**TRY IT**
Turn the data into a numbered list, covering everything from the line containing "Step one: go" down to the line containing "Answer: approximately 45° to its right" and leaving out blank lines.

(Data items)
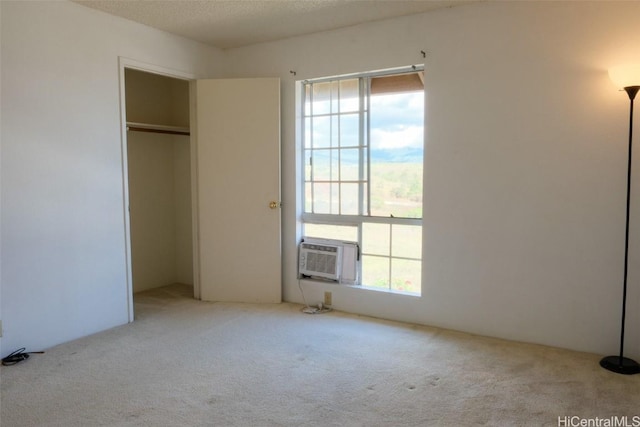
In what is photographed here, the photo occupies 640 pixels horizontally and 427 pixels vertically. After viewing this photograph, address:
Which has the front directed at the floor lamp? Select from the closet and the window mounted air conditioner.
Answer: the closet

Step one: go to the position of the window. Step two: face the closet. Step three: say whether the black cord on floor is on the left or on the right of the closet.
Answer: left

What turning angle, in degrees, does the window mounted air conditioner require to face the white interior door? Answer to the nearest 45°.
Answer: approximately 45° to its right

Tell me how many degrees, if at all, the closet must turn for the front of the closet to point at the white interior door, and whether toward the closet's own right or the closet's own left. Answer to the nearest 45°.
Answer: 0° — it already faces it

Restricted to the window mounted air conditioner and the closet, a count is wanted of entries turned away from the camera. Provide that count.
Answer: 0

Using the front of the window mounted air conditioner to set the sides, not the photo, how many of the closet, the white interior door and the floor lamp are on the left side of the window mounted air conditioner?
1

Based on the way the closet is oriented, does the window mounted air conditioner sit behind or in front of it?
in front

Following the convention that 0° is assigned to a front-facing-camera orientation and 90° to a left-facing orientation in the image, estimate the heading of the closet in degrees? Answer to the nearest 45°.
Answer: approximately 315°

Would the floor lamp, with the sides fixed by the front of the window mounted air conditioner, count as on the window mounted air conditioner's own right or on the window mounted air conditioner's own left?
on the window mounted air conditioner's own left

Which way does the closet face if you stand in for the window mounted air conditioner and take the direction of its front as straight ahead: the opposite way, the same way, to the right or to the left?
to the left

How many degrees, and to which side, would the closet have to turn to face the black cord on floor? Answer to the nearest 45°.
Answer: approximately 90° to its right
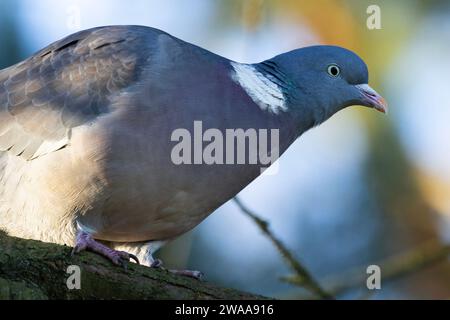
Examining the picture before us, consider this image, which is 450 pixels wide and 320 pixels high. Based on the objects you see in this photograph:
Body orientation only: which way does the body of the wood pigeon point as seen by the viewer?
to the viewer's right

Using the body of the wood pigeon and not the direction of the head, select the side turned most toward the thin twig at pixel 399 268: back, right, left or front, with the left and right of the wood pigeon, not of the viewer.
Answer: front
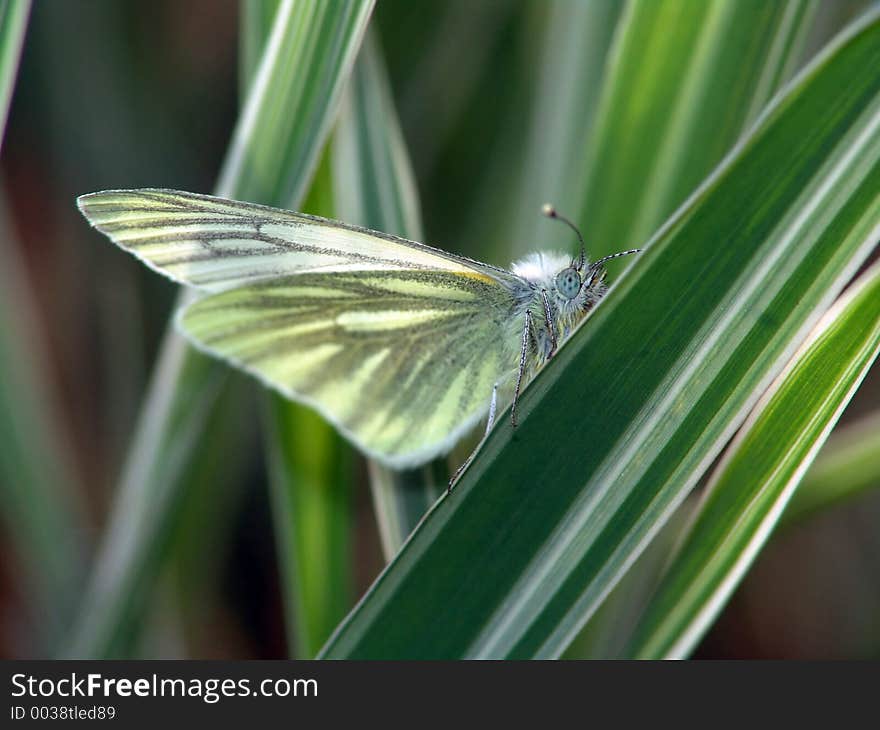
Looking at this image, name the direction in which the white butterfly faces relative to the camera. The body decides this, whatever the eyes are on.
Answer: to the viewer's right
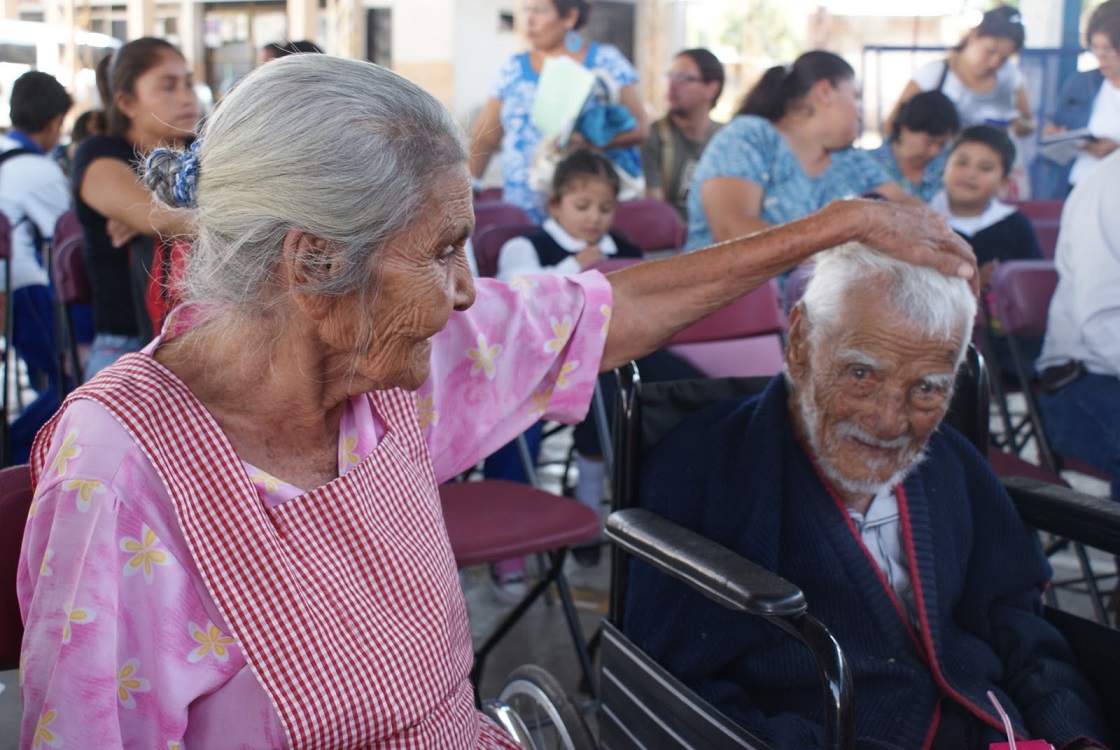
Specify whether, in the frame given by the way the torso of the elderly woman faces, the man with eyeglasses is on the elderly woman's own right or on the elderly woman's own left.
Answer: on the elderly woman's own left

**PROBLEM SOLUTION**
1. Step one: go to the position of the window. Step two: face the closet. Step three: say whether the black cord on floor is on the left or on the right of the closet.
2. Answer: left
3. What turning angle, in degrees, does the window mounted air conditioner require to face the white interior door? Answer to the nearest 45°.
4. Answer: approximately 45° to its right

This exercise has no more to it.